_INPUT:_
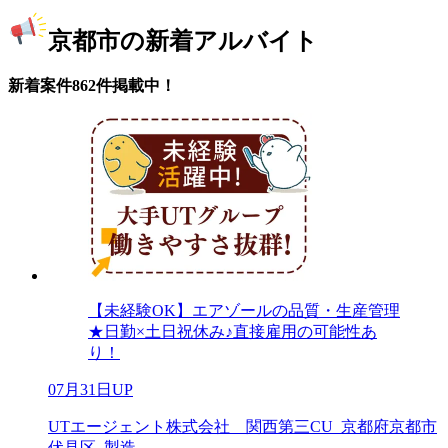
京都市の新着アルバイト
新着案件862件掲載中！
【未経験OK】エアゾールの品質・生産管理
★日勤×土日祝休み♪直接雇用の可能性あ
り！
07月31日UP
UTエージェント株式会社 関西第三CU_京都府京都市
伏見区_製造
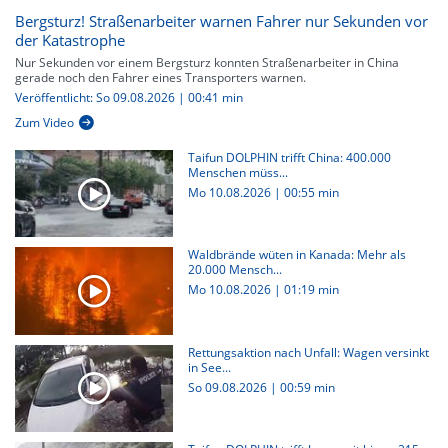
Bergsturz! Straßenarbeiter warnen Fahrer nur Sekunden vor
der Katastrophe
Nur Sekunden vor einem Bergsturz konnten Straßenarbeiter in China
gerade noch den Fahrer eines Transporters warnen.
Veröffentlicht: So 09.08.2026 | 00:41 min
Zum Video
Taifun DOLPHIN trifft China: 400.000
Menschen müss...
Mo 10.08.2026
|
00:55 min
Waldbrände wüten in Kanada: Mehr als
20.000 Mensch...
Mo 10.08.2026
|
01:19 min
Rettungsaktion nach Unfall: Wagen versinkt
in See...
So 09.08.2026
|
00:59 min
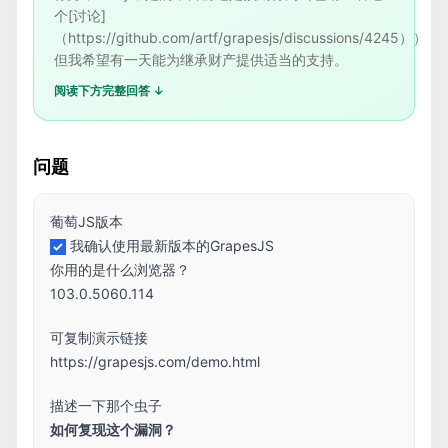
个[讨论]
（https://github.com/artf/grapesjs/discussions/4245）），
但我希望有一天能为继承财产提供适当的支持。
阅读下方完整回答 ↓
问题
葡萄JS版本
我确认使用最新版本的GrapesJS
你用的是什么浏览器？
103.0.5060.114
可复制演示链接
https://grapesjs.com/demo.html
描述一下那个虫子
如何复现这个漏洞？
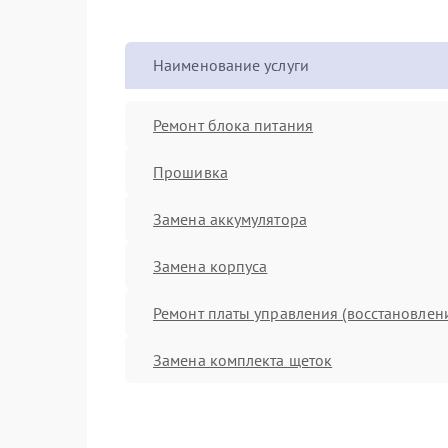
Наименование услуги
Ремонт блока питания
Прошивка
Замена аккумулятора
Замена корпуса
Ремонт платы управления (восстановлен
Замена комплекта щеток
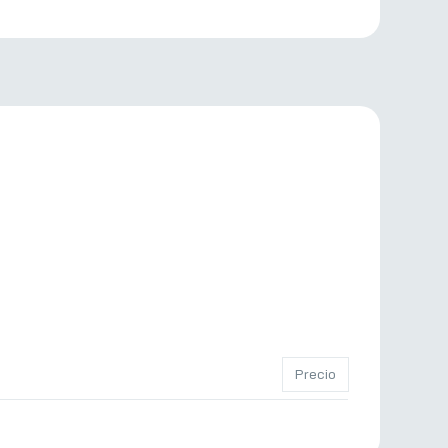
Precio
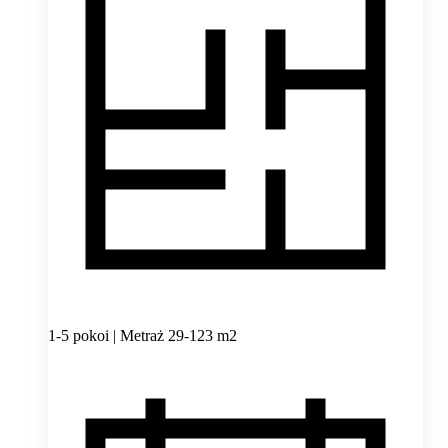
1-5 pokoi | Metraż 29-123 m2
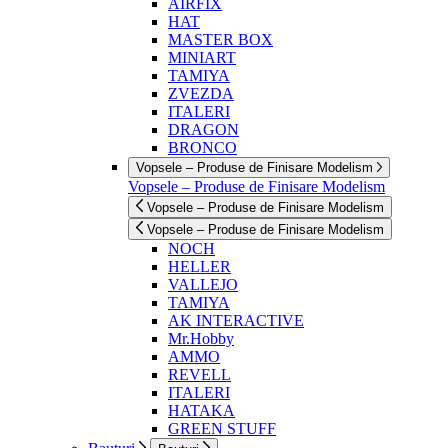
AIRFIX
HAT
MASTER BOX
MINIART
TAMIYA
ZVEZDA
ITALERI
DRAGON
BRONCO
Vopsele – Produse de Finisare Modelism
Vopsele – Produse de Finisare Modelism
Vopsele – Produse de Finisare Modelism
Vopsele – Produse de Finisare Modelism
NOCH
HELLER
VALLEJO
TAMIYA
AK INTERACTIVE
Mr.Hobby
AMMO
REVELL
ITALERI
HATAKA
GREEN STUFF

_DESCRIPTION OF THE TASK:_
Copy every one of the lines above character for character, and leave the pictures out of your copy.

_TASK OUTPUT:_
京都市の新着アルバイト
新着案件862件掲載中！
【未経験OK】エアゾールの品質・生産管理
★日勤×土日祝休み♪直接雇用の可能性あ
り！
07月31日UP
UTエージェント株式会社 関西第三CU_京都府京都市
伏見区_製造
Bergsturz! Straßenarbeiter warnen Fahrer nur Sekunden vor
der Katastrophe
Nur Sekunden vor einem Bergsturz konnten Straßenarbeiter in China
gerade noch den Fahrer eines Transporters warnen.
Veröffentlicht: So 09.08.2026 | 00:41 min
Zum Video
Taifun DOLPHIN trifft China: 400.000
Menschen müss...
Mo 10.08.2026
|
00:55 min
Waldbrände wüten in Kanada: Mehr als
20.000 Mensch...
Mo 10.08.2026
|
01:19 min
Rettungsaktion nach Unfall: Wagen versinkt
in See...
So 09.08.2026
|
00:59 min
个[讨论]
（https://github.com/artf/grapesjs/discussions/4245）），
但我希望有一天能为继承财产提供适当的支持。
阅读下方完整回答 ↓
问题
葡萄JS版本
我确认使用最新版本的GrapesJS
你用的是什么浏览器？
103.0.5060.114
可复制演示链接
https://grapesjs.com/demo.html
描述一下那个虫子
如何复现这个漏洞？
Наименование услуги
Ремонт блока питания
Прошивка
Замена аккумулятора
Замена корпуса
Ремонт платы управления (восстановлен
Замена комплекта щеток
Precio
1-5 pokoi | Metraż 29-123 m2
AIRFIX
HAT
MASTER BOX
MINIART
TAMIYA
ZVEZDA
ITALERI
DRAGON
BRONCO
Vopsele – Produse de Finisare Modelism
Vopsele – Produse de Finisare Modelism
Vopsele – Produse de Finisare Modelism
Vopsele – Produse de Finisare Modelism
NOCH
HELLER
VALLEJO
TAMIYA
AK INTERACTIVE
Mr.Hobby
AMMO
REVELL
ITALERI
HATAKA
GREEN STUFF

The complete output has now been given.